**Study text**
#####
On 02/06/2018 08:41 PM, Uwe Seimet wrote:
Sorry, I may have missed some mails.

I do not know which of the methods Pure C (this is where I observed the
timestamp problem) uses (I guess it's GEMDOS calls only), but the problem
is worst in fast-forward mode.
When I save a C source file in fast-forwared mode,

I assume you mean saving source from host, while emulation is
running in fast-forward mode.


Pure C's make does
not notice for minutes that the file was successfully compiled. I. e. I
can trigger the make process minutes after saving the file, and it will
still recompile the file.

I assume you mean that it will re-compile the source even if it had
compiled the modified source already earlier.  If you're using
"--gemdos-time host", that will only sync file modification date
with the host.
#####
List every software name that appears in the mailing-list reply.
#####
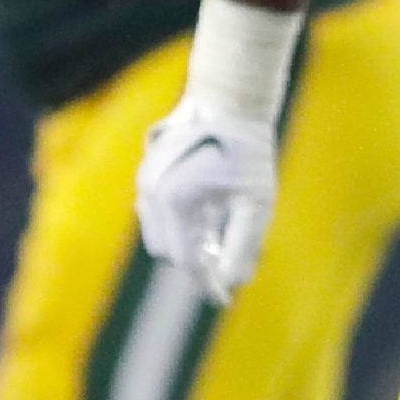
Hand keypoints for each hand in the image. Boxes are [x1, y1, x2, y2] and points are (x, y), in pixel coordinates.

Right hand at [135, 95, 278, 304]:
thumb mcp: (256, 201)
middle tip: (225, 263)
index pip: (188, 262)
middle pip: (169, 253)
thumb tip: (232, 283)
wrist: (227, 100)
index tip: (223, 300)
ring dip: (184, 243)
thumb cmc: (246, 150)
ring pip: (159, 235)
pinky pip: (155, 215)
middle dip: (195, 262)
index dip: (207, 284)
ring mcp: (144, 185)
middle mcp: (152, 196)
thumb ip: (242, 245)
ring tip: (215, 239)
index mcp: (178, 203)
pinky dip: (176, 225)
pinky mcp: (145, 177)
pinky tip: (203, 215)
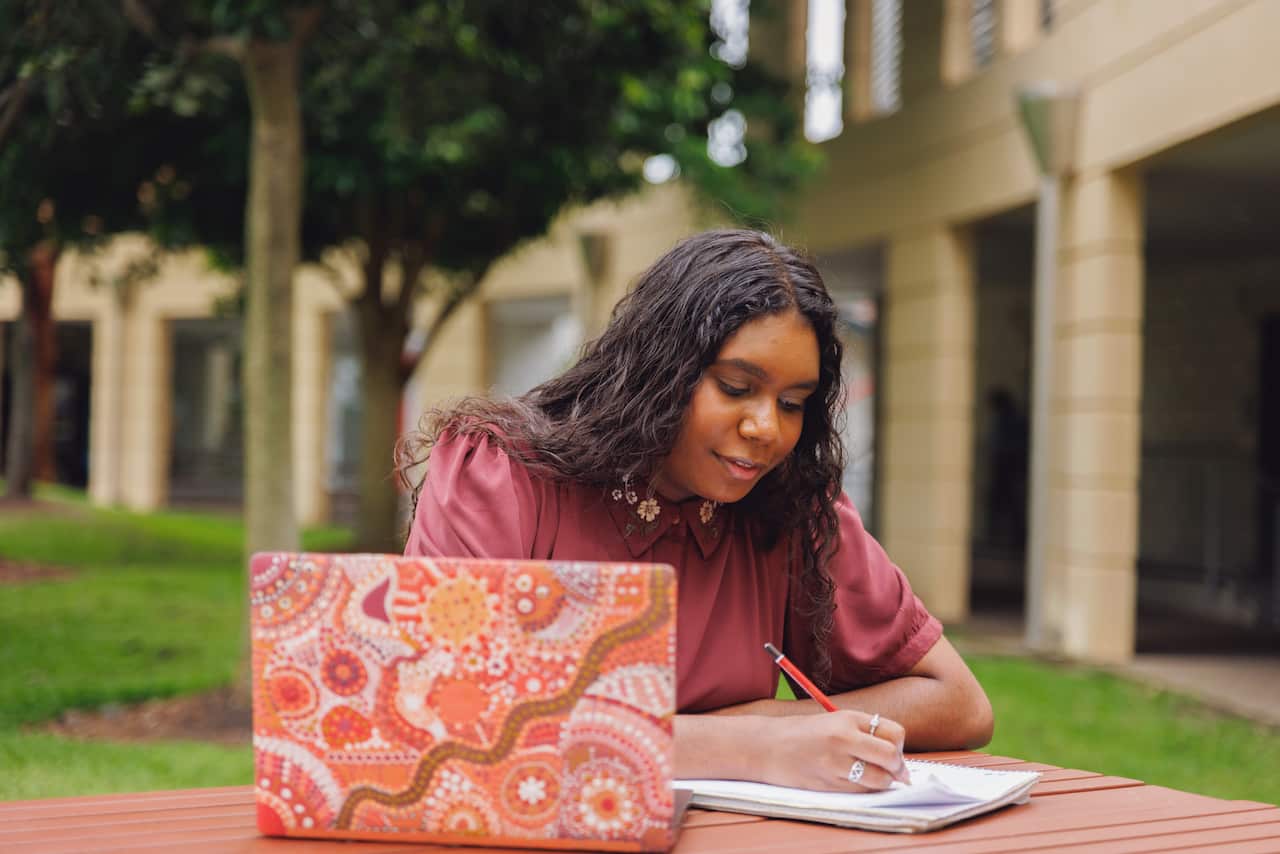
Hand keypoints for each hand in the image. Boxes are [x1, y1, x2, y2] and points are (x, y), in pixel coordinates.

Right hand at [759, 709, 908, 791]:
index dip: (898, 745)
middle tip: (895, 772)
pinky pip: (860, 792)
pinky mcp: (828, 785)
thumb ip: (864, 733)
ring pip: (879, 780)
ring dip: (882, 782)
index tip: (894, 751)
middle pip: (891, 757)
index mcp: (847, 719)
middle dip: (898, 768)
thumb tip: (898, 758)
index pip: (894, 733)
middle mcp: (843, 740)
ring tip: (874, 777)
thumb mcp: (834, 721)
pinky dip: (865, 790)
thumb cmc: (802, 733)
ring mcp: (835, 764)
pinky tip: (854, 782)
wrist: (766, 747)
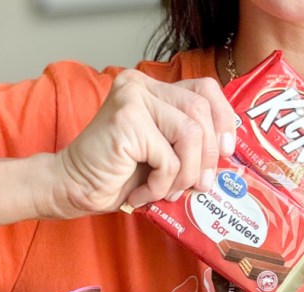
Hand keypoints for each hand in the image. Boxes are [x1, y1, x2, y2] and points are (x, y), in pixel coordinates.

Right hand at [46, 70, 236, 217]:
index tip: (226, 150)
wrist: (75, 187)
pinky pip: (168, 158)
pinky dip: (161, 185)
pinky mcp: (127, 121)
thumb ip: (191, 142)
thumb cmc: (120, 175)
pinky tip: (142, 194)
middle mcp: (142, 85)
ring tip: (166, 192)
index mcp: (153, 88)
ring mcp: (133, 99)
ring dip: (185, 174)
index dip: (223, 119)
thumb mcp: (164, 152)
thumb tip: (228, 150)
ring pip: (190, 135)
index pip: (205, 88)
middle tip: (198, 186)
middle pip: (201, 112)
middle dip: (207, 157)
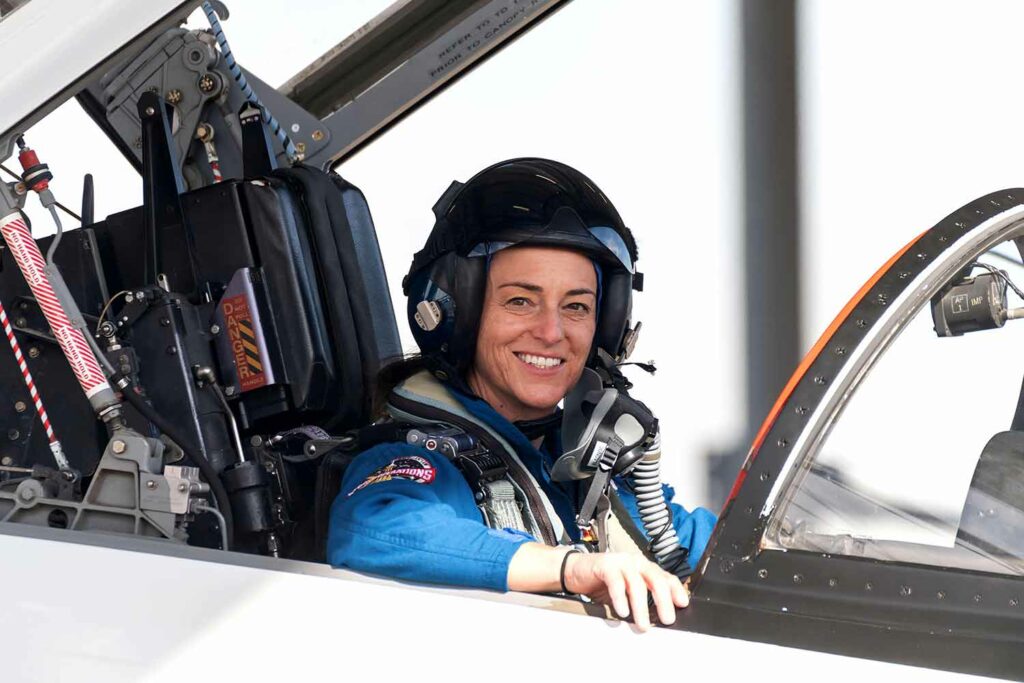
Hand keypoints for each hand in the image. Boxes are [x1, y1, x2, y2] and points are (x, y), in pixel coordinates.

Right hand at [563, 552, 688, 630]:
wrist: (576, 571)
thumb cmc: (603, 583)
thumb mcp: (626, 593)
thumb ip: (641, 601)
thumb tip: (658, 620)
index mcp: (644, 568)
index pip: (666, 577)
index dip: (676, 590)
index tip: (683, 605)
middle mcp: (636, 562)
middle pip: (656, 580)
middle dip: (664, 601)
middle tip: (667, 620)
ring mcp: (621, 562)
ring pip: (637, 584)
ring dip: (641, 607)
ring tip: (643, 625)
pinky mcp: (605, 565)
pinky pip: (616, 582)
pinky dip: (620, 598)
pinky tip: (623, 611)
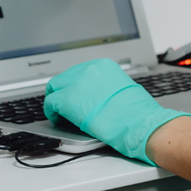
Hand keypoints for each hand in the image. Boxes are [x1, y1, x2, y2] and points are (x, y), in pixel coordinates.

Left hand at [44, 59, 188, 164]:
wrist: (140, 123)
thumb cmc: (138, 112)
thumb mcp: (123, 88)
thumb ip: (105, 86)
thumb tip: (96, 95)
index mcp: (103, 66)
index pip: (79, 72)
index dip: (74, 85)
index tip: (73, 94)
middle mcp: (88, 70)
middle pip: (64, 78)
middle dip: (62, 91)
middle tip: (61, 104)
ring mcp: (77, 84)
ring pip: (54, 88)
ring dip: (56, 100)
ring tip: (60, 113)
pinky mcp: (68, 100)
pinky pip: (51, 103)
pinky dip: (51, 111)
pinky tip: (57, 119)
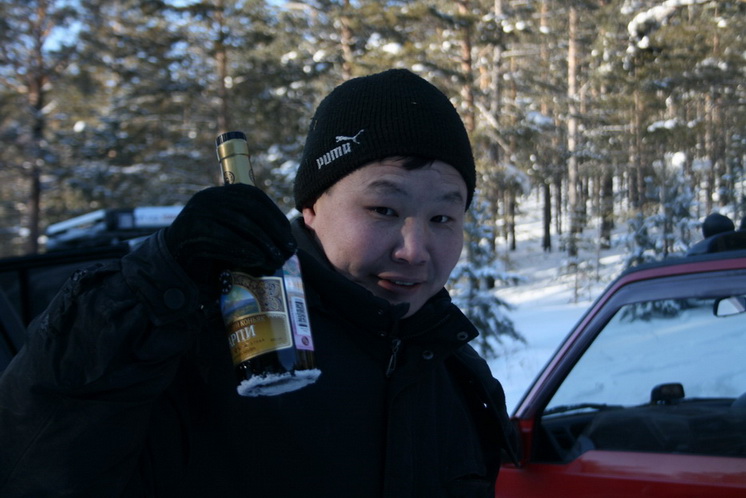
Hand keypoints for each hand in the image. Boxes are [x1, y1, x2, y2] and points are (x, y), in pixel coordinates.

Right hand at [164, 184, 295, 294]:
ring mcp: (199, 211)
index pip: (254, 196)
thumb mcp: (230, 231)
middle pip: (250, 209)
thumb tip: (286, 239)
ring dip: (263, 243)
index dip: (275, 215)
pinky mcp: (193, 230)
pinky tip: (258, 260)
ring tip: (276, 259)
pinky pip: (225, 238)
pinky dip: (244, 249)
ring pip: (240, 223)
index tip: (288, 235)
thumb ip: (249, 227)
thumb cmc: (208, 249)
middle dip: (274, 231)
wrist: (174, 261)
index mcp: (220, 193)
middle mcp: (209, 197)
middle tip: (288, 251)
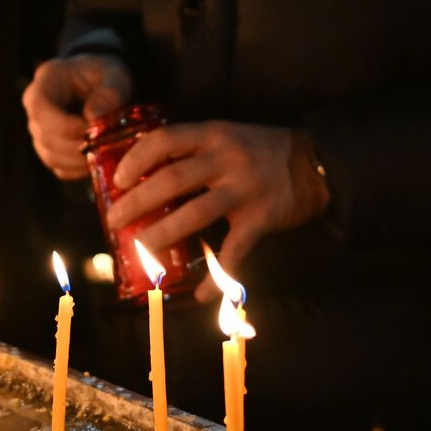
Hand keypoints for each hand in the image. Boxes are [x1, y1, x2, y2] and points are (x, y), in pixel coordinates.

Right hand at [22, 53, 132, 178]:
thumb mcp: (115, 76)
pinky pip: (59, 168)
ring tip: (103, 153)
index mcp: (47, 81)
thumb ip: (109, 93)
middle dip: (75, 146)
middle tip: (104, 145)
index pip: (39, 107)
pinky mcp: (51, 150)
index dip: (62, 124)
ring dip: (78, 160)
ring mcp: (40, 131)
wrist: (104, 85)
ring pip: (49, 156)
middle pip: (44, 136)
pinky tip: (97, 160)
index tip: (89, 129)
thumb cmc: (107, 76)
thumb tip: (93, 117)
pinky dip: (79, 170)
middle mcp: (36, 108)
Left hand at [103, 121, 330, 297]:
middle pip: (172, 179)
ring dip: (163, 234)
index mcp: (213, 135)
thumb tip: (145, 175)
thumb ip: (193, 150)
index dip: (136, 158)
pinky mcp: (261, 218)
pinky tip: (197, 295)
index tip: (116, 179)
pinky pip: (234, 252)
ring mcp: (245, 189)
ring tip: (141, 249)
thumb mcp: (227, 136)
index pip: (165, 140)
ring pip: (195, 214)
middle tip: (113, 220)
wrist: (317, 163)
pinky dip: (214, 278)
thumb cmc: (262, 150)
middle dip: (137, 202)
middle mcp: (227, 159)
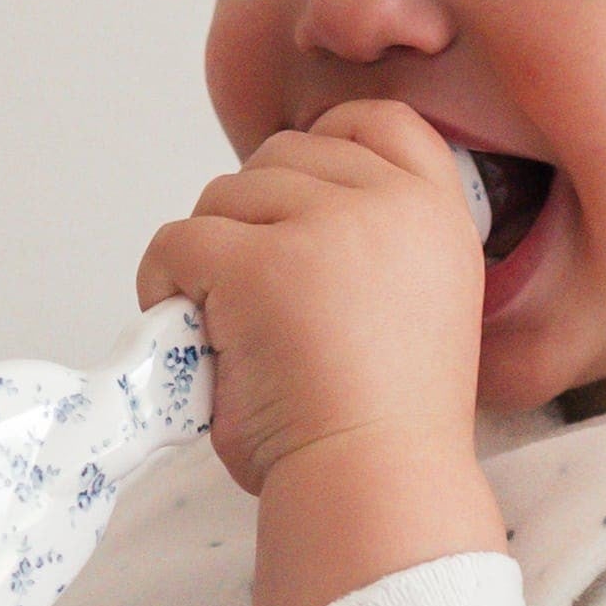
#####
**Output below**
- Pure C
- GEMDOS
- make